- Schisandra neglecta: Preserved specimen of Schisandra neglecta, consisting of twigs and green leaves

Scientific classification
- Kingdom: Plantae
- Clade: Embryophytes
- Clade: Tracheophytes
- Clade: Spermatophytes
- Clade: Angiosperms
- Order: Austrobaileyales
- Family: Schisandraceae
- Genus: Schisandra
- Species: S. neglecta
- Binomial name: Schisandra neglecta A.C.Sm.
- Synonyms: Schisandra lancifolia var. polycarpa Z.Ho

= Schisandra neglecta =

- Genus: Schisandra
- Species: neglecta
- Authority: A.C.Sm.
- Synonyms: Schisandra lancifolia var. polycarpa Z.Ho

Species of flowering plant

Schisandra neglecta is a species of flowering plant in the family Schisandraceae. It was described in 1947, and is native to south Asia.

Schisandra neglecta is a climbing plant with white, orange, yellow, or red flowers. It is used in medicine.

==Taxonomy==
Schisandra neglecta was described by Albert Charles Smith in 1947.

==Distribution==
The species is native to the temperate biome of India (Assam), Bangladesh, south central China (south Sichuan and possibly Yunnan), Myanmar, and Nepal. The species grows in forests and thickets, and often near rivers. It is present at elevations of 1700-2900 m.

==Description==
Schisandra neglecta is a climbing plant. The plants are smooth throughout. The leaf-bearing branches are elongated.

The leaf stems are 0.7-3 cm long. The leaves are elliptical to ovate in shape, papery to subleathery, 5-11 cm long, and 2-4.5 cm wide.

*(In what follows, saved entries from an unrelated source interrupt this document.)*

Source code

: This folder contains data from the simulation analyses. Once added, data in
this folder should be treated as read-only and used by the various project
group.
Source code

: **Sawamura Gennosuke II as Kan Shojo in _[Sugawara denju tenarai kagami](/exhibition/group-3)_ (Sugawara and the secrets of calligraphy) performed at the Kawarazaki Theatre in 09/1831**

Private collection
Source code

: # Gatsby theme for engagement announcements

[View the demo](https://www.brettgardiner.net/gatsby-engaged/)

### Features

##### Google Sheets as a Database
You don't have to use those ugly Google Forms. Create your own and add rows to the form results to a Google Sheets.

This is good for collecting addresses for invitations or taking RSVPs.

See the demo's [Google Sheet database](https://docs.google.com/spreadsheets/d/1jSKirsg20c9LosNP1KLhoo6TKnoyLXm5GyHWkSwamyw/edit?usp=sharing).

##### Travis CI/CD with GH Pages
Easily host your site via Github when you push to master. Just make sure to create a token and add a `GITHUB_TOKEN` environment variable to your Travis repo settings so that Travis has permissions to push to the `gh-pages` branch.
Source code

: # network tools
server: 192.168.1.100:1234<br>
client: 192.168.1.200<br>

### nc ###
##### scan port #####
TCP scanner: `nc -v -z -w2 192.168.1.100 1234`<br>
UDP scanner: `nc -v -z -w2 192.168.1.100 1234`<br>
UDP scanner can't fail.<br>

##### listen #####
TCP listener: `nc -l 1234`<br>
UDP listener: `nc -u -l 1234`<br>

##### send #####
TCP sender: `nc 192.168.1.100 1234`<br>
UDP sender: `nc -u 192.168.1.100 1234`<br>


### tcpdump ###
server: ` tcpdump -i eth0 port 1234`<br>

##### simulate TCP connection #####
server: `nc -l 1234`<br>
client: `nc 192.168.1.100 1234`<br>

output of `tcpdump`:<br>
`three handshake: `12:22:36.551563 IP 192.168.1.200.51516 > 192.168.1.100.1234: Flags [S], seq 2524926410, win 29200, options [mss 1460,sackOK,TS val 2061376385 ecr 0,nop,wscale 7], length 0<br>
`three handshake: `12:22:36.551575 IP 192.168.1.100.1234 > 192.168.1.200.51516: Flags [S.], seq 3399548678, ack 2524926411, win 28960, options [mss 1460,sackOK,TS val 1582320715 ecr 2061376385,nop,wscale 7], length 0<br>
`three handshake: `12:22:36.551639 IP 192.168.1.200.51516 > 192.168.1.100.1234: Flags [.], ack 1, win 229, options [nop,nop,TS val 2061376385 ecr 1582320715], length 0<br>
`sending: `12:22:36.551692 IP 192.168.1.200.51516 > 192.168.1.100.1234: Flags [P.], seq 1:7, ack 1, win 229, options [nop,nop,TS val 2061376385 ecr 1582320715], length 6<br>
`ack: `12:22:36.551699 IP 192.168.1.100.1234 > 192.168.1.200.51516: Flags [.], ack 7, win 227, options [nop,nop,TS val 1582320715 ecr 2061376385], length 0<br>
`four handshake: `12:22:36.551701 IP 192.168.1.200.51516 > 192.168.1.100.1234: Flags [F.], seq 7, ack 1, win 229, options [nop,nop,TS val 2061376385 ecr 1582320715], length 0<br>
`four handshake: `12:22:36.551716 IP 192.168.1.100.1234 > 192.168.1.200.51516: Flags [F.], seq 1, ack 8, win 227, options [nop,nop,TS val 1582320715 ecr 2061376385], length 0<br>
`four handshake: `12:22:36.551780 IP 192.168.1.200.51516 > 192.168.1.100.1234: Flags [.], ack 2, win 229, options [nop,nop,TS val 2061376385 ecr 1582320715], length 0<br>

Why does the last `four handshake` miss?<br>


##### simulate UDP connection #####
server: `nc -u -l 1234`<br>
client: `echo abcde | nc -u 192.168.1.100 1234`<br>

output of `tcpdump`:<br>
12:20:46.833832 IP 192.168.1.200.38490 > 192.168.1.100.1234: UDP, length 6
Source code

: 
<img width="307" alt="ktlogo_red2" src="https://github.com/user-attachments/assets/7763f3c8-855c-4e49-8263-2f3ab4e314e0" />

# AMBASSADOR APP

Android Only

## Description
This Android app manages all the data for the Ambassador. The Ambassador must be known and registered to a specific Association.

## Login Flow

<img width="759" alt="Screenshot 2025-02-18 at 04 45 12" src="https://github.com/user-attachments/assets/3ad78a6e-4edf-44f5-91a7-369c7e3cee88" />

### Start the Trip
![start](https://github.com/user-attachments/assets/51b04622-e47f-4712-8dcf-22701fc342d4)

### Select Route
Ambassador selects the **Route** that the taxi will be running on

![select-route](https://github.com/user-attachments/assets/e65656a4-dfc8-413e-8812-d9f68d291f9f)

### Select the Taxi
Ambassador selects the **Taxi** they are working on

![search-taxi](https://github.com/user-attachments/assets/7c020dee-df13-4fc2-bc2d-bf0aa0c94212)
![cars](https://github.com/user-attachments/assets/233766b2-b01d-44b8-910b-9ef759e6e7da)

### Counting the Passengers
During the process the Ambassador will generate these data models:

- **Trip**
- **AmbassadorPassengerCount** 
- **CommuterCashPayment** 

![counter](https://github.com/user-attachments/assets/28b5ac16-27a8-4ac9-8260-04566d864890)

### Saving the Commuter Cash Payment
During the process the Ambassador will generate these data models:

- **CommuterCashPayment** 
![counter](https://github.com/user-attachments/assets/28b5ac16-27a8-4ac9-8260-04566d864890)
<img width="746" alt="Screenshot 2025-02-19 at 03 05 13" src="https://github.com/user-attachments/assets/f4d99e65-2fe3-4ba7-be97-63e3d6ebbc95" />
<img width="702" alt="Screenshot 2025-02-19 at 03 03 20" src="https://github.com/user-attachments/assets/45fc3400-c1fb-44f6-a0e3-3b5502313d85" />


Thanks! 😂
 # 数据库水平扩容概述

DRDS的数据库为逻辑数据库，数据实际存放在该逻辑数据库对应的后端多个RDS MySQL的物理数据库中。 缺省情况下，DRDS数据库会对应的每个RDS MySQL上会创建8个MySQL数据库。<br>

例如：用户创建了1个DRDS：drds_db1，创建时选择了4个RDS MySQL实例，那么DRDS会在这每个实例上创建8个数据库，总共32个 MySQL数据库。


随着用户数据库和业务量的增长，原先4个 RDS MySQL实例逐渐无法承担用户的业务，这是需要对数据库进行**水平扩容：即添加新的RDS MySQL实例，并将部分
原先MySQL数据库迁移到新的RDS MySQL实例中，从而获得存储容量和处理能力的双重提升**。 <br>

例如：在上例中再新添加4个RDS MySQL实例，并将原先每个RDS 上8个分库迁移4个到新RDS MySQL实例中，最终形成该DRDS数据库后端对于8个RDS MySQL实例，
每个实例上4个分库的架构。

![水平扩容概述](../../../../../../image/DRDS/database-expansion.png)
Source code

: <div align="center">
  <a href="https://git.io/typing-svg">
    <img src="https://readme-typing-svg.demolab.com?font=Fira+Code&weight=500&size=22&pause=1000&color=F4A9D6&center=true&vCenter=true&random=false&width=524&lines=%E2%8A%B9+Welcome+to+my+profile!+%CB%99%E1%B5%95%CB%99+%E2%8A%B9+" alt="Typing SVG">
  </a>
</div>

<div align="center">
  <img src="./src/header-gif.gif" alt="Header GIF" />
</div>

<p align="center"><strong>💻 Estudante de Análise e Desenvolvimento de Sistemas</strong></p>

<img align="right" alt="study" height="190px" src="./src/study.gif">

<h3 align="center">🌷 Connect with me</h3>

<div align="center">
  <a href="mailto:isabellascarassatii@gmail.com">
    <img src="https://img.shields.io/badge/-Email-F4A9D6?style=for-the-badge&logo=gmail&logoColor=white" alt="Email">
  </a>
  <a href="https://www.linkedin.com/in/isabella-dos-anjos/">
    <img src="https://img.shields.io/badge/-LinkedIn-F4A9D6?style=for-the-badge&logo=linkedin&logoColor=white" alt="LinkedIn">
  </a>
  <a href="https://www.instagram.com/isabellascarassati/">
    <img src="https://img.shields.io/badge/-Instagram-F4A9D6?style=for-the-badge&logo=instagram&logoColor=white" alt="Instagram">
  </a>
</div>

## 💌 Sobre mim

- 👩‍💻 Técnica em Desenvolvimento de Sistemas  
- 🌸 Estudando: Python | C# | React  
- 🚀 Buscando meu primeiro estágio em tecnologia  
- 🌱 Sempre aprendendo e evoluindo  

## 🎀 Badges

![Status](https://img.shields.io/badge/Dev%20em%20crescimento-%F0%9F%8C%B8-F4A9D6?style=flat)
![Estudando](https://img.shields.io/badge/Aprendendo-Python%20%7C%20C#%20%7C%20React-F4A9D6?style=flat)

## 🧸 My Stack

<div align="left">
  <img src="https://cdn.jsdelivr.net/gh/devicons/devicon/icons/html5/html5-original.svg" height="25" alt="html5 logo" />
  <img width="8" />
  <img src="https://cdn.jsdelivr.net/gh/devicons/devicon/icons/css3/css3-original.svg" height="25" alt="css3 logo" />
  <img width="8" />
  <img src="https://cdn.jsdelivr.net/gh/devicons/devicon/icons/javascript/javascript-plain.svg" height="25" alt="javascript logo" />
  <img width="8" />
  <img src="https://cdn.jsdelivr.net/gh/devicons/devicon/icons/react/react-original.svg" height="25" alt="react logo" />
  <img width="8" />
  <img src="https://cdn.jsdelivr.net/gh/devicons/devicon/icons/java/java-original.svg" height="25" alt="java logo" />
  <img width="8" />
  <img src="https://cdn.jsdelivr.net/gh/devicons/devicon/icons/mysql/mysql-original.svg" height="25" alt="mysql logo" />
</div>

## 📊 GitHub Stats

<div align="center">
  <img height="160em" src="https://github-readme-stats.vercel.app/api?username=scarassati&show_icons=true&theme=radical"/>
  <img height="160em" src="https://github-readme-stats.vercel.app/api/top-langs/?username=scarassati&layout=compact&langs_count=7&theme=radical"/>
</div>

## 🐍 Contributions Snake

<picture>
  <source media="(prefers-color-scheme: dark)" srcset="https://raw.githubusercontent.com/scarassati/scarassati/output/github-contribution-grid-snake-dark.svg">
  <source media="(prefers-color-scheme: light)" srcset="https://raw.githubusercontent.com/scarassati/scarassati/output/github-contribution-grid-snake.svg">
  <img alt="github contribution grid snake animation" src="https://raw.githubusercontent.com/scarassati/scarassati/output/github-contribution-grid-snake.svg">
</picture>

The flowers are solitary. The male flowers have 1.3-4.9 cm stems, and have twelve to forty stamens. The female flowers have 2.1-6.5 cm stems, and twenty to forty-five carpels. The flowers have six to ten tepals, which can be white, yellow, orange, or pink. The largest tepals are 5-9 mm long, and 4.5-7.5 mm wide. The plant flowers in May and July.

The fruit stems are 3.5-7.5 cm long. The seed cases are smooth, finely wrinkled, or rarely covered in tubercules. The plant fruits in July and November.

Albert Charles Smith described Schisandra neglecta as most similar to Schisandra sphenanthera and Schisandra rubriflora.

==Uses==
Schisandra neglecta is used in medicine.

==Names==
In Chinese, the species is known as 滇藏五味子 (dian zang wu wei zi).